▶ [Goal] Collect each line of the records that contains the string "instances".

Source records start

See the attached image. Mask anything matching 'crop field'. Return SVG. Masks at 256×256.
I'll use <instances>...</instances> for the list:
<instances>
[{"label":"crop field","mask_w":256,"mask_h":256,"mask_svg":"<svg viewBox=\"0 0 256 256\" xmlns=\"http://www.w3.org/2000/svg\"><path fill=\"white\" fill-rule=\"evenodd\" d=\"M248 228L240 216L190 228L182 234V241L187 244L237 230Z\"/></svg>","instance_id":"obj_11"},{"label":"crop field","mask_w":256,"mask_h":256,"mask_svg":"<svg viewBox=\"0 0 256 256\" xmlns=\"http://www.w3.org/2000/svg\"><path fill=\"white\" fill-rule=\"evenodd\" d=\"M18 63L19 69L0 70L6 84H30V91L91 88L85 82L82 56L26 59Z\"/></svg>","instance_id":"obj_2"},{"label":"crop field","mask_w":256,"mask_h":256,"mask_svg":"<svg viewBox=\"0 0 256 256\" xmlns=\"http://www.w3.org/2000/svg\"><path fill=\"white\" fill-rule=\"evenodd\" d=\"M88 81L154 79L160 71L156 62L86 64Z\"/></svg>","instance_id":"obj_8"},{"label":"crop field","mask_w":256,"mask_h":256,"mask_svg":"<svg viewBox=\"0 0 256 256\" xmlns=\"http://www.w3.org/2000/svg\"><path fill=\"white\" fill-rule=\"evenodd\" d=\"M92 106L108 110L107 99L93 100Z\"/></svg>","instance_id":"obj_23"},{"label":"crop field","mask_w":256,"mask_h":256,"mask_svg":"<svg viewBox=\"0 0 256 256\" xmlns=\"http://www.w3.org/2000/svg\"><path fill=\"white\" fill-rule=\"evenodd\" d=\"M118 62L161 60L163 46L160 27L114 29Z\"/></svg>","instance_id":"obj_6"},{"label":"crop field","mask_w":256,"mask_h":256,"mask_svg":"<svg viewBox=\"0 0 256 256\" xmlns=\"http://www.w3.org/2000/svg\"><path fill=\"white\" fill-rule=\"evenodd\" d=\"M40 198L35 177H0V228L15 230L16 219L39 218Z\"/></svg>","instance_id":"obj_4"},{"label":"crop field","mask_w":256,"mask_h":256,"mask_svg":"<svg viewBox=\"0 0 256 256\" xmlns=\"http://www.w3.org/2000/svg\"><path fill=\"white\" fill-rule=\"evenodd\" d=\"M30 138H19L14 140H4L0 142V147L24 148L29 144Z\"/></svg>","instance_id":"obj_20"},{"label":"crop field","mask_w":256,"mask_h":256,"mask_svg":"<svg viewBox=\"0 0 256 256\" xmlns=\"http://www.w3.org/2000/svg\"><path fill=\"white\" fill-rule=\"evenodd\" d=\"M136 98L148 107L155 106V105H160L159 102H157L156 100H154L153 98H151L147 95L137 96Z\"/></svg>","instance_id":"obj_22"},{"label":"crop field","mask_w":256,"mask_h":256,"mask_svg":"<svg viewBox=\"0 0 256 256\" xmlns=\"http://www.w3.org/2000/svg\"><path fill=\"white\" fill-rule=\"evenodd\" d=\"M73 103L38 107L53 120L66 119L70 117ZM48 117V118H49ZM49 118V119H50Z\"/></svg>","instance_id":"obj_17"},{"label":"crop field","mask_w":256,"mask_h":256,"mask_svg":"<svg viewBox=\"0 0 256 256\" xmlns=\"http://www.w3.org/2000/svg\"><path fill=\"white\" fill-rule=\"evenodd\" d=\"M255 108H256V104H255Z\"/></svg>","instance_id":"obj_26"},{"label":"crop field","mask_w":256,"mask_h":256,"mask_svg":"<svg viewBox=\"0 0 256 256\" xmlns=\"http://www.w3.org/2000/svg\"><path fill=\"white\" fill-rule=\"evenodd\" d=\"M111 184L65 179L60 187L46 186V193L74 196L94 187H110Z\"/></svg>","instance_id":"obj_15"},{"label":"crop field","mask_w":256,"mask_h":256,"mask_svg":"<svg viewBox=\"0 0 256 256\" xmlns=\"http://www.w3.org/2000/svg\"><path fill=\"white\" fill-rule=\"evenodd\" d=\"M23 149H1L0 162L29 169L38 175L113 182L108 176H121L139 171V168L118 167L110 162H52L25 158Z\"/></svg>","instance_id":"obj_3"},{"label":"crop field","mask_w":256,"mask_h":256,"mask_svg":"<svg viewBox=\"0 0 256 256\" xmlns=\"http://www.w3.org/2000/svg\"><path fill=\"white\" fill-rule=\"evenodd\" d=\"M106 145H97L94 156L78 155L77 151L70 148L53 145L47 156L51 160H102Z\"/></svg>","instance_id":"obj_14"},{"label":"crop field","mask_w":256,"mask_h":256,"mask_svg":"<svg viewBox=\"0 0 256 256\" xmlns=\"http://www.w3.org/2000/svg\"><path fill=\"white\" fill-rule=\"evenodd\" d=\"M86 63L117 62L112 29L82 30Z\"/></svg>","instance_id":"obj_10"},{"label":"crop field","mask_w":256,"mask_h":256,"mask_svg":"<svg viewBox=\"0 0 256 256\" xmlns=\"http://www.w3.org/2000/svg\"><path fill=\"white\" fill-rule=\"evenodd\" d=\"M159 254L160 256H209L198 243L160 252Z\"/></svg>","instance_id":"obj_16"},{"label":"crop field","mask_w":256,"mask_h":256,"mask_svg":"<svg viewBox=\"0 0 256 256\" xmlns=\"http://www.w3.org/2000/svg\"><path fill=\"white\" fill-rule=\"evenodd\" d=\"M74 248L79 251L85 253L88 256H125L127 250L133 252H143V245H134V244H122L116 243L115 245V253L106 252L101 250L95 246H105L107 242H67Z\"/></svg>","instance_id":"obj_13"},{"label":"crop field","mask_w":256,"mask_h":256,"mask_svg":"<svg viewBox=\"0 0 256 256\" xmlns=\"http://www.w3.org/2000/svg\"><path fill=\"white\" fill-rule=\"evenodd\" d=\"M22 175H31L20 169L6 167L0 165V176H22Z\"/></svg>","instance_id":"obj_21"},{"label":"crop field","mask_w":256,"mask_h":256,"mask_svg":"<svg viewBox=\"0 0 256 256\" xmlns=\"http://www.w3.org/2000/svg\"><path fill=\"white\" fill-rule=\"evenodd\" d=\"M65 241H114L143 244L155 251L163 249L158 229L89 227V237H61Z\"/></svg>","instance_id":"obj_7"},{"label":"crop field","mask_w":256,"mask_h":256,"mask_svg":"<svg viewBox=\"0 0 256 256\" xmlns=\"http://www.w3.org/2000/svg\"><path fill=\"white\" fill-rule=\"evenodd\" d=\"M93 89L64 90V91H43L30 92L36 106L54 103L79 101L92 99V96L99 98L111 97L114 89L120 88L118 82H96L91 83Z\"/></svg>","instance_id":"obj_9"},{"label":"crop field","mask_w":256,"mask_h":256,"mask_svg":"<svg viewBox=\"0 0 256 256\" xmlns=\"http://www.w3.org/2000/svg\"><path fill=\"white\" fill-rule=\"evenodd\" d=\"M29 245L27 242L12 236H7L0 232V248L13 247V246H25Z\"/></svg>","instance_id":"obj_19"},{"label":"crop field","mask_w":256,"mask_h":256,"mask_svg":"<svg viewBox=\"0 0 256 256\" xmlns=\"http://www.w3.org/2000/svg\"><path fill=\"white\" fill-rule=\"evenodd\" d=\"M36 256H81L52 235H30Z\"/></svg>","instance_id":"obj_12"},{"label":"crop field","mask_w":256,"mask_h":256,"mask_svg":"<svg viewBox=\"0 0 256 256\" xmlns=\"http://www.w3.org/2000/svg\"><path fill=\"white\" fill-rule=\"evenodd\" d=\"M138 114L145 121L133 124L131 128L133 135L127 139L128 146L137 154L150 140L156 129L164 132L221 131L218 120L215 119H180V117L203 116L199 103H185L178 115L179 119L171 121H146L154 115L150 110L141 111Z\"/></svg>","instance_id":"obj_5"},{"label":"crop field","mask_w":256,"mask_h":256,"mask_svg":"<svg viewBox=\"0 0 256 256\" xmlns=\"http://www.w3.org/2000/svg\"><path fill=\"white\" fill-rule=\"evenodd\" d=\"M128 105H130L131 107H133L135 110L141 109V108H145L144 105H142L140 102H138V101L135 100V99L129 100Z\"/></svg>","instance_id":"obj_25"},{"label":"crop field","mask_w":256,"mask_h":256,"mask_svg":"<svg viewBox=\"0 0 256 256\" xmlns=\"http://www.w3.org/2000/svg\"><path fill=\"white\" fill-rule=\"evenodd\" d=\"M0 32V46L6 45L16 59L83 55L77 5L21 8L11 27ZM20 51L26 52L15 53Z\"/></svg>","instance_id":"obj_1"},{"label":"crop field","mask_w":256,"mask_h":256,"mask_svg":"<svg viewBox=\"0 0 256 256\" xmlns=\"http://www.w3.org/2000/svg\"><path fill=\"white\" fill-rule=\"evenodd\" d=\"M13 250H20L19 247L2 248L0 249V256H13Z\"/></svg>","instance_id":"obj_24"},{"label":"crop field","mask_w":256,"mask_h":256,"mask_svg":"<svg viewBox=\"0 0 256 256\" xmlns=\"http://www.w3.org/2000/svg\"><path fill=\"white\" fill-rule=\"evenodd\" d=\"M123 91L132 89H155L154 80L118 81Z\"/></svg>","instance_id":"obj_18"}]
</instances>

Source records end

▶ [Correct response]
I'll use <instances>...</instances> for the list:
<instances>
</instances>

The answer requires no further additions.